[Recorded data]
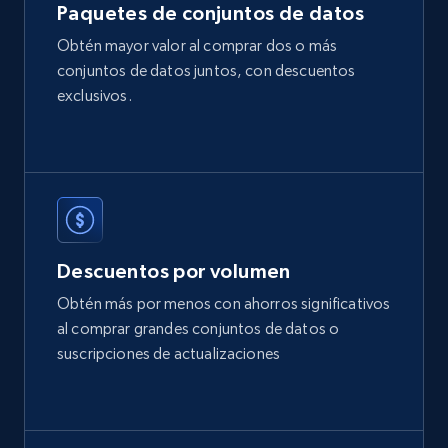
Paquetes de conjuntos de datos
Obtén mayor valor al comprar dos o más
conjuntos de datos juntos, con descuentos
Etsy
exclusivos.
URL, Product id, Listing inventory id, Title, Rating,
Reviews count shop, Reviews count item, Initial
price, and more.
eCommerce
Descuentos por volumen
1.9K+
323+
Buy Now
Obtén más por menos con ahorros significativos
al comprar grandes conjuntos de datos o
suscripciones de actualizaciones
Amazon best seller products
Title, Seller name, Brand, Description, Initial
price, Final price, Final price high, Currency, and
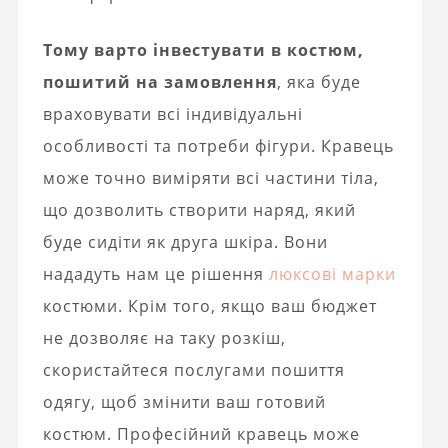
Тому варто інвестувати в костюм,
пошитий на замовлення
, яка буде
враховувати всі індивідуальні
особливості та потреби фігури. Кравець
може точно виміряти всі частини тіла,
що дозволить створити наряд, який
буде сидіти як друга шкіра. Вони
нададуть нам це рішення
люксові марки
костюми. Крім того, якщо ваш бюджет
не дозволяє на таку розкіш,
скористайтеся послугами пошиття
одягу, щоб змінити ваш готовий
костюм. Професійний кравець може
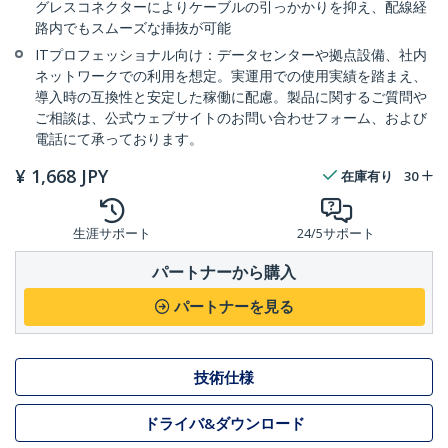
グレスコネクターによりケーブルの引っかかりを抑え、配線経
路内でもスムーズな挿抜が可能
ITプロフェッショナル向け：データセンターや拠点設備、社内
ネットワークでの利用を想定。実運用での使用実績を踏まえ、
導入時の互換性と安定した稼働に配慮。製品に関するご質問や
ご相談は、公式ウェブサイトのお問い合わせフォーム、および
電話にて承っております。
¥
1,668
JPY
在庫有り
30
生涯サポート
24/5サポート
パートナーから購入
パートナーを見る
技術仕様
ドライバ&ダウンロード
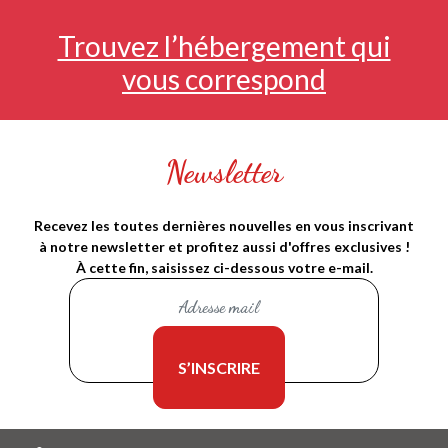
Trouvez l’hébergement qui
vous correspond
Newsletter
Recevez les toutes dernières nouvelles en vous inscrivant
à notre newsletter et profitez aussi d'offres exclusives !
À cette fin, saisissez ci-dessous votre e-mail.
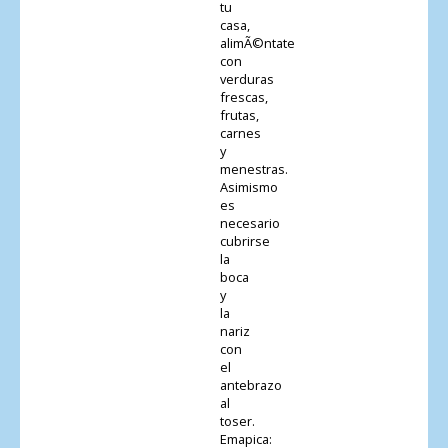
tu
casa,
alimÃ©ntate
con
verduras
frescas,
frutas,
carnes
y
menestras.
Asimismo
es
necesario
cubrirse
la
boca
y
la
nariz
con
el
antebrazo
al
toser.
Emapica:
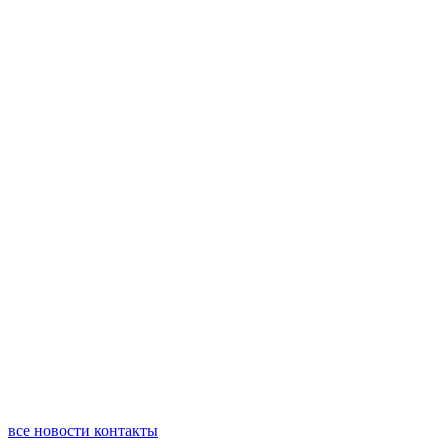
все новости
контакты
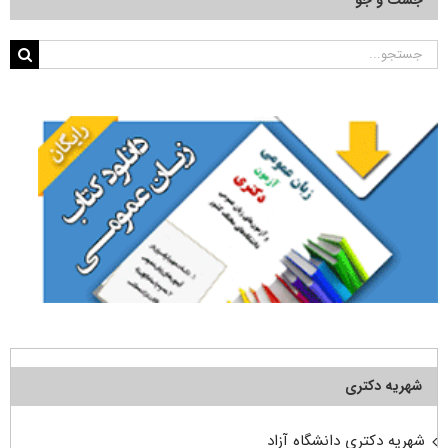
جستجو
برای:
شهریه دکتری
شهریه دکتری دانشگاه آزاد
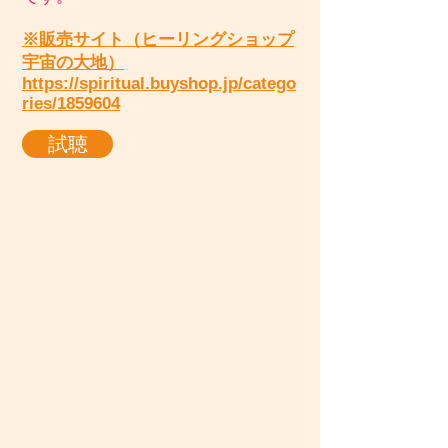
※販売サイト（ヒーリングショップ
宇宙の大地）
https://spiritual.buyshop.jp/catego
ries/1859604
試聴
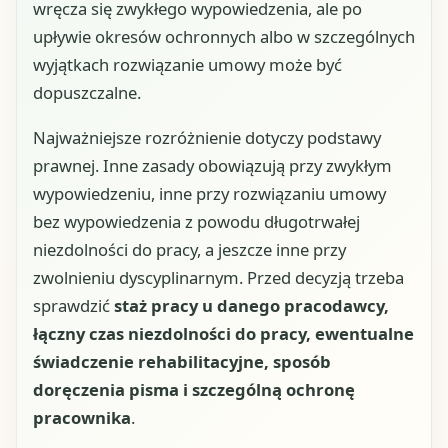
wręcza się zwykłego wypowiedzenia, ale po
upływie okresów ochronnych albo w szczególnych
wyjątkach rozwiązanie umowy może być
dopuszczalne.
Najważniejsze rozróżnienie dotyczy podstawy
prawnej. Inne zasady obowiązują przy zwykłym
wypowiedzeniu, inne przy rozwiązaniu umowy
bez wypowiedzenia z powodu długotrwałej
niezdolności do pracy, a jeszcze inne przy
zwolnieniu dyscyplinarnym. Przed decyzją trzeba
sprawdzić
staż pracy u danego pracodawcy,
łączny czas niezdolności do pracy, ewentualne
świadczenie rehabilitacyjne, sposób
doręczenia pisma i szczególną ochronę
pracownika
.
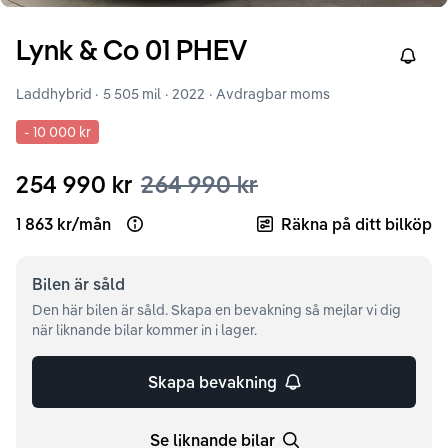
Lynk & Co
01
PHEV
Right
Laddhybrid ·
5 505 mil
·
2022
· Avdragbar moms
-
10 000 kr
254 990 kr
264 990 kr
1 863 kr
/
mån
Räkna på ditt bilköp
Open loan example
Bilen är
såld
Den här bilen är såld. Skapa en bevakning så mejlar vi dig
när liknande bilar kommer in i lager.
Skapa bevakning
Se liknande bilar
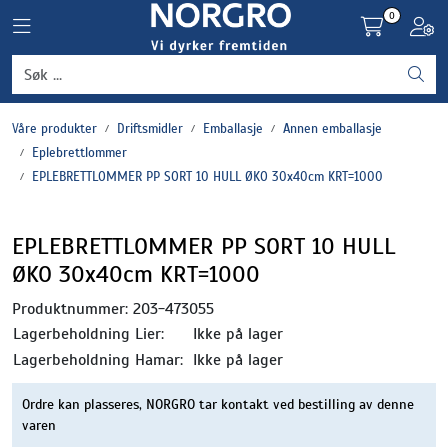
Skip to main content
0
Toggle navigation
Toggl
Grønnsaker
Våre produkter
Driftsmidler
Emballasje
Annen emballasje
Settepotet og setteløk
Eplebrettlommer
EPLEBRETTLOMMER PP SORT 10 HULL ØKO 30x40cm KRT=1000
Frukt og bær
EPLEBRETTLOMMER PP SORT 10 HULL
Plantevern og nyttedyr
ØKO 30x40cm KRT=1000
Blomster, potter og brett
Produktnummer:
203-473055
Lagerbeholdning Lier:
Ikke på lager
Driftsmidler
Lagerbeholdning Hamar:
Ikke på lager
Ordre kan plasseres, NORGRO tar kontakt ved bestilling av denne
varen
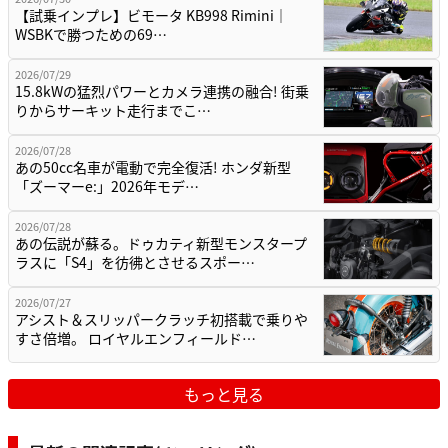
【試乗インプレ】ビモータ KB998 Rimini｜
WSBKで勝つための69…
2026/07/29
15.8kWの猛烈パワーとカメラ連携の融合! 街乗
りからサーキット走行までこ…
2026/07/28
あの50cc名車が電動で完全復活! ホンダ新型
「ズーマーe:」2026年モデ…
2026/07/28
あの伝説が蘇る。ドゥカティ新型モンスタープ
ラスに「S4」を彷彿とさせるスポー…
2026/07/27
アシスト＆スリッパークラッチ初搭載で乗りや
すさ倍増。 ロイヤルエンフィールド…
もっと見る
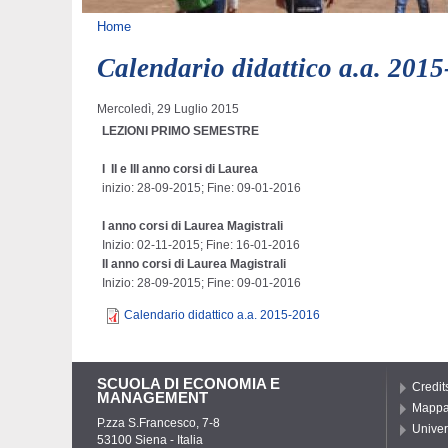
Tu sei qui
Home
Calendario didattico a.a. 201
Mercoledì, 29 Luglio 2015
LEZIONI PRIMO SEMESTRE
I II e III anno corsi di Laurea
inizio: 28-09-2015; Fine: 09-01-2016
I anno corsi di Laurea Magistrali
Inizio: 02-11-2015; Fine: 16-01-2016
II anno corsi di Laurea Magistrali
Inizio: 28-09-2015; Fine: 09-01-2016
Calendario didattico a.a. 2015-2016
SCUOLA DI ECONOMIA E
Credit
MANAGEMENT
Mappa 
P.zza S.Francesco, 7-8
Univer
53100 Siena - Italia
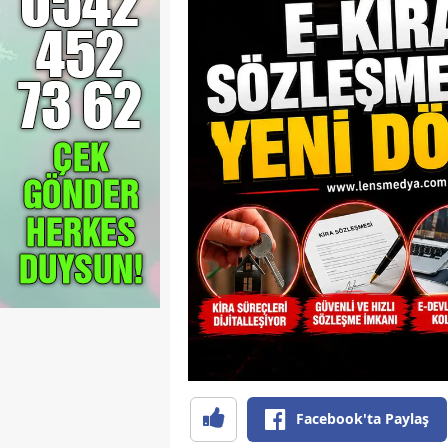
Facebook'ta Paylaş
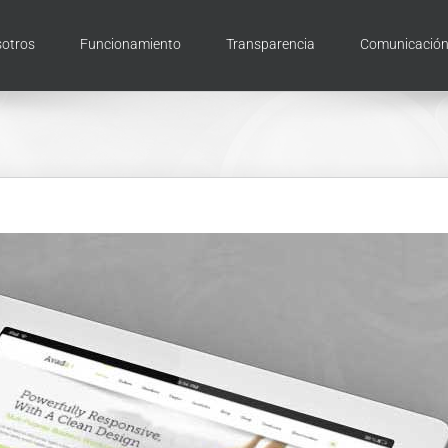
otros
Funcionamiento
Transparencia
Comunicació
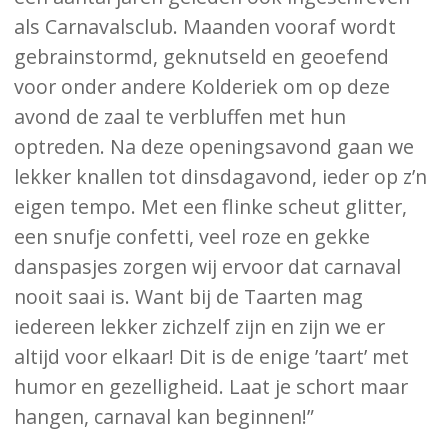
als Carnavalsclub. Maanden vooraf wordt
gebrainstormd, geknutseld en geoefend
voor onder andere Kolderiek om op deze
avond de zaal te verbluffen met hun
optreden. Na deze openingsavond gaan we
lekker knallen tot dinsdagavond, ieder op z’n
eigen tempo. Met een flinke scheut glitter,
een snufje confetti, veel roze en gekke
danspasjes zorgen wij ervoor dat carnaval
nooit saai is. Want bij de Taarten mag
iedereen lekker zichzelf zijn en zijn we er
altijd voor elkaar! Dit is de enige ’taart’ met
humor en gezelligheid. Laat je schort maar
hangen, carnaval kan beginnen!”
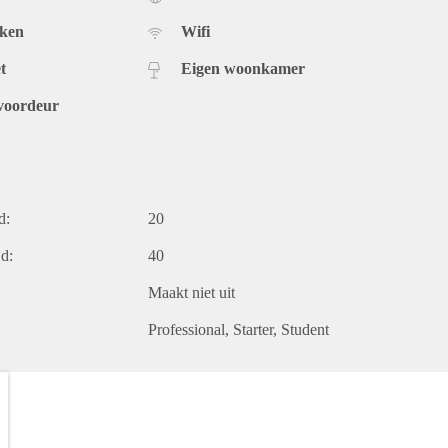
uken
Wifi
t
Eigen woonkamer
voordeur
d:
20
d:
40
Maakt niet uit
Professional
Starter
Student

Instructions for the task
Lines from the entries that contain the word "Magistrali" are what the answer must hold.

Output of the task
I anno corsi di Laurea Magistrali
II anno corsi di Laurea Magistrali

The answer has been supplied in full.